▸ **Travail à faire**
A: Dénombrez les lignes des enregistrements où figure la chaîne « kern ». Indiquez seulement ce nombre.
B: Reprenez le texte sur la figure de la sorcière et prolongez-le à partir de sa dernière phrase.

La figure de la sorcière est une figure qui existe par elle-même. Elle n’est pas la sœur, la fille ou la mère de quelqu’un. Elle est autonome, radicalement féministe. Les accusations portées contre elles au fil des siècles condamnent des pouvoirs obscurs : la liberté des corps, le désir féminin, les savoirs empiriques jugés superstitieux, la transmission de connaissances… Se dire sorcière, c’est vivre avec une éthique du care* comme mode d’action. Travailler sans relâche à retisser des liens entre les vivants, à cultiver les savoirs transmis (ma mère est herboriste). C’est connaître l’histoire et le présent des chasses aux sorcières, être lucide au sujet de la guerre ouverte du capitalisme contre le corps des femmes et s’engager à déployer l’énergie nécessaire pour lutter contre le pouvoir « sur », le pouvoir de domination, le capitalisme hétéro-patricarcal extractiviste.

Un lien transculturel fort transcende la figure de la sorcière, qui fait essentiellement référence aux savoirs empiriques développés par les femmes de toutes origines, à toutes les époques. La sorcière lie toutes les femmes par leurs vécus opprimés par le patriarcat — que ce soit choisi ou non. Il m’apparaît des liens clairs entre cette figure et la pensée queer, en ce qu’elle suggère de profondément « relationnel et étrange**», de même qu’en termes de reclaim, de réappropriation d’un terme péjoratif pour en faire une figure identitaire de lutte contre l’idéologie dominante.

Se dire sorcière, ça dérange. Et, en soi, c’est parfaitement magnifique.

* Care: c’est la notion qui implique qu’on prend soin de l’autre, qu’on a de l’empathie pour  cette personne. Elle sous-entend souvent que ce sont les femmes qui en sont responsables.

** Eve Kosofsky Sedgwick, citée dans Les argonautes, de Maggie Nelson

En quoi être une sorcière et/ou pratiquer la sorcellerie, la magie, a-t-il une incidence sur la création artistique?

J’emploie la forme disons « de base » du rituel wiccan comme méthodologie de création. Il s’agit d’étapes simples, qui s’adaptent à toutes les situations et contextes, et qui suivent les rythmes et les cycles de la nature autant que ceux du corps. La sorcellerie n’est pas au cœur de toutes mes créations de manière explicite. Elle se trouve dans le processus — et est donc parfois absolument invisible. C’est dans la poïétique* que se rencontrent, pour moi, l’art et la sorcellerie.

▸ **Données d'entrée**
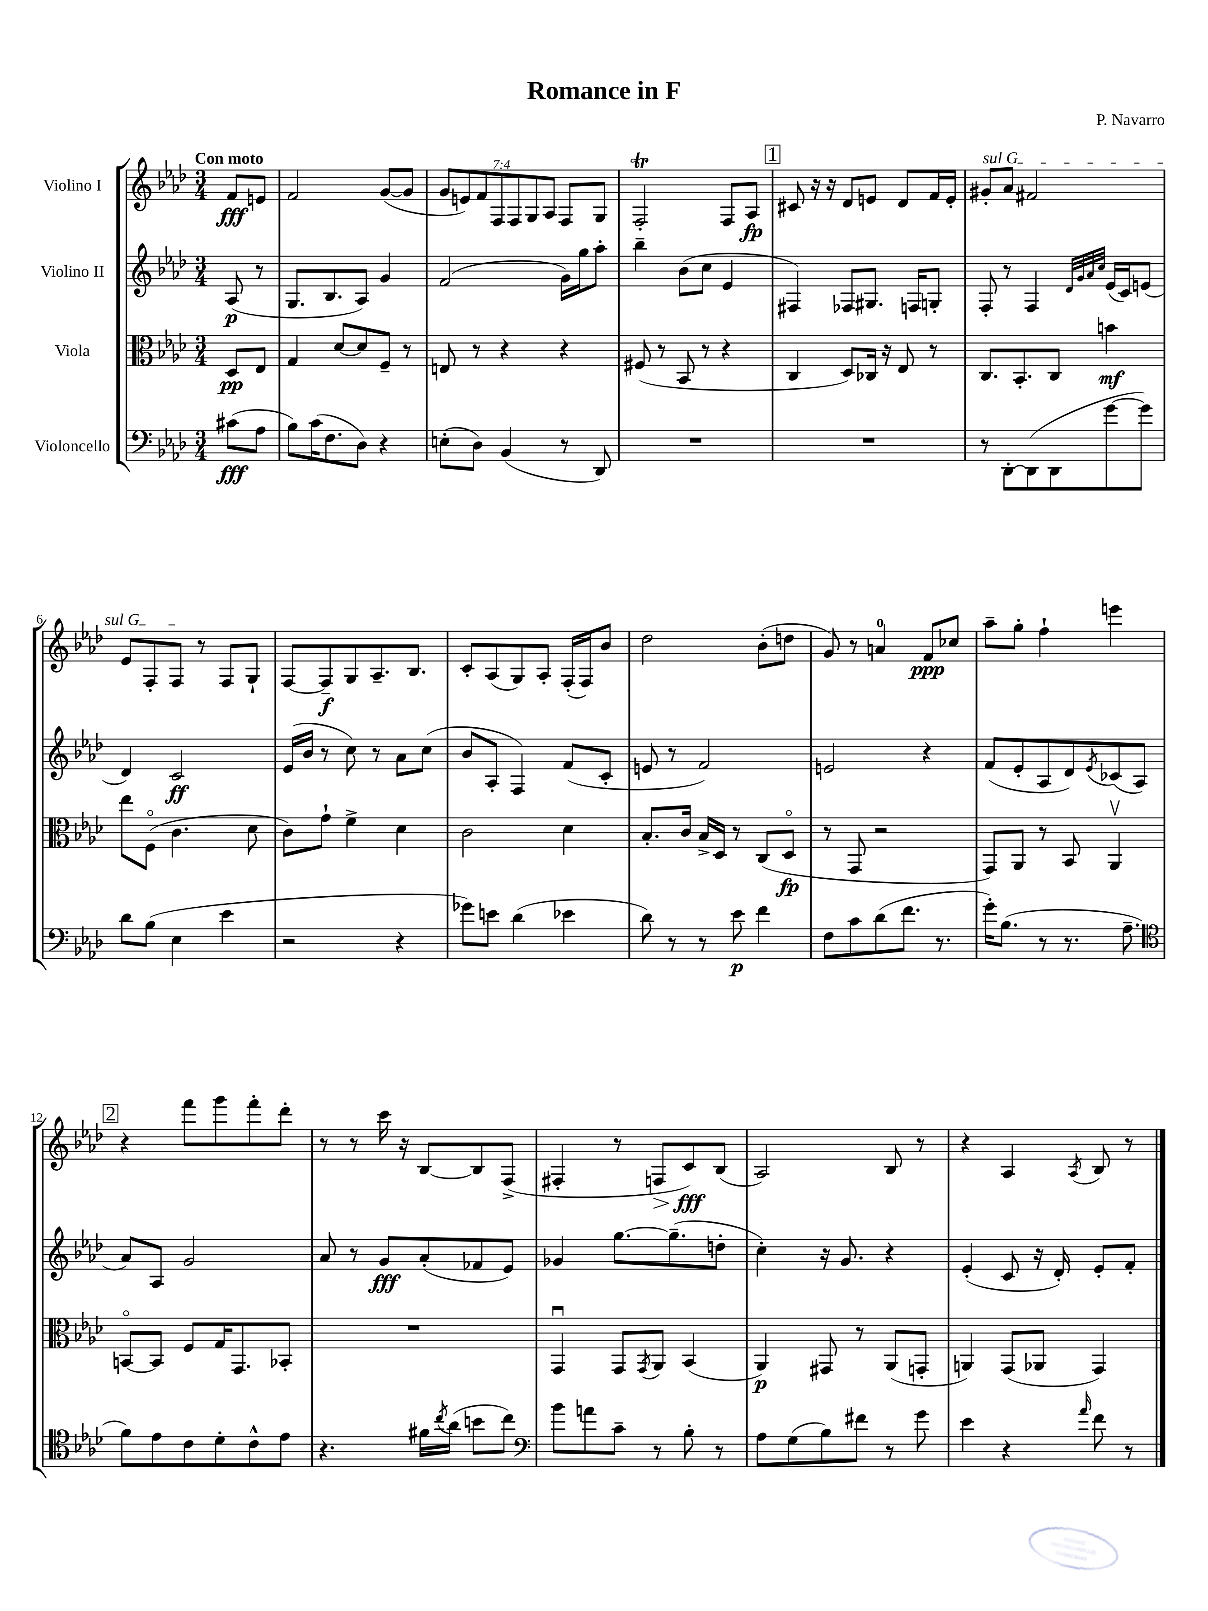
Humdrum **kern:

* * *

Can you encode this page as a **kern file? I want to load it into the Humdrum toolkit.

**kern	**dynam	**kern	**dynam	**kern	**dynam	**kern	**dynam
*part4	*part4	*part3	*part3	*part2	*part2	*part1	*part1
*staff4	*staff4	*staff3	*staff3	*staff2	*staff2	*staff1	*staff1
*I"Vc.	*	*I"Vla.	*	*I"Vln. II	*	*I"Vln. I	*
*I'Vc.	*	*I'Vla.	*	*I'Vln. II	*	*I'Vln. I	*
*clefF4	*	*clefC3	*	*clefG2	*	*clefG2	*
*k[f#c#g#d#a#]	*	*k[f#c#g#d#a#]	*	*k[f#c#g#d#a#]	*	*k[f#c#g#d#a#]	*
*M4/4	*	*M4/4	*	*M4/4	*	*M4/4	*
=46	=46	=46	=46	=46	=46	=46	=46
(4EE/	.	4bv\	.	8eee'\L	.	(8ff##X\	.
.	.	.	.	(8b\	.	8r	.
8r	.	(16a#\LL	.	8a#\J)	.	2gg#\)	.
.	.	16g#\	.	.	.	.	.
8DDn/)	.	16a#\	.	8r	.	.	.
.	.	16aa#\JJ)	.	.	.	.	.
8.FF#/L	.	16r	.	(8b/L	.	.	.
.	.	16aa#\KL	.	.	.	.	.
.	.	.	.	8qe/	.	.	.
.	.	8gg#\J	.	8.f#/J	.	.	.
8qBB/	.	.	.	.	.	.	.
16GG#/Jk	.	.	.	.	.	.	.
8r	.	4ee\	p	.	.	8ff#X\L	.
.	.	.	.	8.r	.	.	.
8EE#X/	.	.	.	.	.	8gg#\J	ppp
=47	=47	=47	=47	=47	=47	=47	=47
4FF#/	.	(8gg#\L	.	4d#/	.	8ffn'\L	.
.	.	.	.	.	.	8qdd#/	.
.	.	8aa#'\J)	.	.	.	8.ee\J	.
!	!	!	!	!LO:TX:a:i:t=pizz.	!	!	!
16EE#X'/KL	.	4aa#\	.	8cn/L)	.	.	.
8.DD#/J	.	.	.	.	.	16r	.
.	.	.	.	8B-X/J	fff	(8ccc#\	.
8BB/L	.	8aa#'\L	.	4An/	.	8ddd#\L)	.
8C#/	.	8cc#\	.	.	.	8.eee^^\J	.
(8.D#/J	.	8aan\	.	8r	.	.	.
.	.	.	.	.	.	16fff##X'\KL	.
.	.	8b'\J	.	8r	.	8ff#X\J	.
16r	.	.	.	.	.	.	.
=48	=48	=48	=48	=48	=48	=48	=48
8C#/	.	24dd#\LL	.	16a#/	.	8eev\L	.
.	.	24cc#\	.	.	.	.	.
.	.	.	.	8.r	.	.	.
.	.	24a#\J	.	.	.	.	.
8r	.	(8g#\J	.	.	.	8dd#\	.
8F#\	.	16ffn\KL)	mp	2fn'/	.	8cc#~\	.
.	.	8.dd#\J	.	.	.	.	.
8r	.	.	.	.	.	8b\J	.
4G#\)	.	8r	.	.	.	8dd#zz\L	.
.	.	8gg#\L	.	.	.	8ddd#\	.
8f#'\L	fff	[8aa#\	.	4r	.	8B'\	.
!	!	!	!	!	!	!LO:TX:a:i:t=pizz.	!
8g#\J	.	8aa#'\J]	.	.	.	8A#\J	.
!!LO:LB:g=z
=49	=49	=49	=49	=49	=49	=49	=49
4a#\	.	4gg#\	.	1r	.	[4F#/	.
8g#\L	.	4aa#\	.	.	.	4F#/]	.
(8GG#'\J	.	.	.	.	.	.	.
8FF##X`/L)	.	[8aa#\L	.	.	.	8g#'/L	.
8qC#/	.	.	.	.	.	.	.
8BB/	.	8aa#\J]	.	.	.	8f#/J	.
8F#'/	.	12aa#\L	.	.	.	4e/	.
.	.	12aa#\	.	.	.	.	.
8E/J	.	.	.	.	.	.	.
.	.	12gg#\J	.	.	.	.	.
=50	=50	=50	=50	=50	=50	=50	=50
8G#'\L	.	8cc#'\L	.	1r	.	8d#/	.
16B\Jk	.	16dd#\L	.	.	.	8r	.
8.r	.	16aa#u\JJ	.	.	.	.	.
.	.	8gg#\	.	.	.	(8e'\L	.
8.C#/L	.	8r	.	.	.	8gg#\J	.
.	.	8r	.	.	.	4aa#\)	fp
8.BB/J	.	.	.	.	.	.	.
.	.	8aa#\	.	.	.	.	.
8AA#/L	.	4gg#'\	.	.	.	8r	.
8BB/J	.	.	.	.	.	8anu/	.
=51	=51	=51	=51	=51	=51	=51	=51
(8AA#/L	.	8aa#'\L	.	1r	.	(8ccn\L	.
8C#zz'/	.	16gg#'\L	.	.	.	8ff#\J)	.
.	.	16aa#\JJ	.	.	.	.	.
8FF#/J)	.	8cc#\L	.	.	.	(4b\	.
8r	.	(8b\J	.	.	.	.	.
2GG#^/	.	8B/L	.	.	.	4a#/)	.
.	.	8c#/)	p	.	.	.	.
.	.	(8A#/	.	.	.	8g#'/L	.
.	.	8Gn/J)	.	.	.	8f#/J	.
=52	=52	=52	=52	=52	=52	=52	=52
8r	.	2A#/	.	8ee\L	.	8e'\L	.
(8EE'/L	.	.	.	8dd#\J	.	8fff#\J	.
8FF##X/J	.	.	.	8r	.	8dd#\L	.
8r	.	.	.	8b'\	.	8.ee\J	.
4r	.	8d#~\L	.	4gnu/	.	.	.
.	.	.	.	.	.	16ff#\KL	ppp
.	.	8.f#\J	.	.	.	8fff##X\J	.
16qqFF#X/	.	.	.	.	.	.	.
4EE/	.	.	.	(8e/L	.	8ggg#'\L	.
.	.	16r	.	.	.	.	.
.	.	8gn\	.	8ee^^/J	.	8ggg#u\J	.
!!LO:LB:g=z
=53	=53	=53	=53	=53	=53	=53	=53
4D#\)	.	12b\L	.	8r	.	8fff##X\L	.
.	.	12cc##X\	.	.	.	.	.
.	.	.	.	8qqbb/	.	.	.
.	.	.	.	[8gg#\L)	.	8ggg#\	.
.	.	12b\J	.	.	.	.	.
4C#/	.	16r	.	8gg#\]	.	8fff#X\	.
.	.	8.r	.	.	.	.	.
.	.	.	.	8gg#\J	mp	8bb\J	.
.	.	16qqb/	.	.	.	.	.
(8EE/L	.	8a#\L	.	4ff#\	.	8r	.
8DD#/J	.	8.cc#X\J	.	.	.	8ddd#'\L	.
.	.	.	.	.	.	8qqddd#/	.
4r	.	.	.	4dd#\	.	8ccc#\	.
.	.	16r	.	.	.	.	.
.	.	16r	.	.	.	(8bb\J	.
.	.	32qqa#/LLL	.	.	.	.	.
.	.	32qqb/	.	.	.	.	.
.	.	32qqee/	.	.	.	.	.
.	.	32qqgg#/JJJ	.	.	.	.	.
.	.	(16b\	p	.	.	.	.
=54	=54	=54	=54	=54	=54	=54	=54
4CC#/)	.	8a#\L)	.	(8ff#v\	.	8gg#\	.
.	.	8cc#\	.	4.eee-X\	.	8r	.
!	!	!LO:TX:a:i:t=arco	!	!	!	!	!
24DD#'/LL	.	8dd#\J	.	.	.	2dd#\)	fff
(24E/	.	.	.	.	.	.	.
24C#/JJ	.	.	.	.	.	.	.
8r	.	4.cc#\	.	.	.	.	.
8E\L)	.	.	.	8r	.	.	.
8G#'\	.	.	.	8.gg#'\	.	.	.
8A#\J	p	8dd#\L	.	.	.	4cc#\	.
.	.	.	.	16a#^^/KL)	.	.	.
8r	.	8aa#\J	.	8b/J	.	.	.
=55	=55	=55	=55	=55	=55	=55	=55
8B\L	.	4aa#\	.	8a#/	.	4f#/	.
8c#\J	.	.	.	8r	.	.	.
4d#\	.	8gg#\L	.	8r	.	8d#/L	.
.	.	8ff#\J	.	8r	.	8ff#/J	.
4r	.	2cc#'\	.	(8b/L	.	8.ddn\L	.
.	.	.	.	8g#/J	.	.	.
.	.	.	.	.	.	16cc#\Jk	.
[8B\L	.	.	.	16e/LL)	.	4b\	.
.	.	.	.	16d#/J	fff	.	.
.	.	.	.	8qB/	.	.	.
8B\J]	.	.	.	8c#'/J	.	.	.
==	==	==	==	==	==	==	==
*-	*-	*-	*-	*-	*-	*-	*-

▸ **Réponses par tâche**
A: 3

B:
*Poïétique: a pour objet l’étude des potentialités inscrites dans une situation donnée qui débouche sur une situation nouvelle. (Wikipédia)

Avez-vous des rituels créatifs?

Oui. Mon rituel de magie se découpe en quatre parties élémentaires :

1. Planter le décor (être présente; tracer le cercle; faire partie de; être à l’écoute, attentive à) .

2. Faire monter l’énergie (manifester une intention, invoquer la magie, clamer son pouvoir) .

3. Le rituel en soi, où le pouvoir est mis en action intention; réaliser le craft, le reclaiming, le faire, etc.

4. Manifester une reconnaissance («grounder» l’énergie restante, donner à boire à la sorcière, nourrir la terre).

Mes projets se déploient comme une réappropriation de territoires — concrets et abstraits — par l’intervention, le geste ou la manœuvre artistique. La méthode que je souhaite explorer dans le cadre de ma recherche-création part d’une intention de réappropriation (reclaim) — de codes, de symboles, de rituels, de croyances, de vocabulaire, de manières d’être au monde. En ce sens, les matières, objets et modes de diffusion ne sont jamais prédéterminés, et le résultat visuel ne répond pas à des impératifs d’exposition ou de diffusion, mais de résonance (sens) avec le monde.

Croyez-vous qu’il y a une notion de sacré et/ou de magie dans vos créations?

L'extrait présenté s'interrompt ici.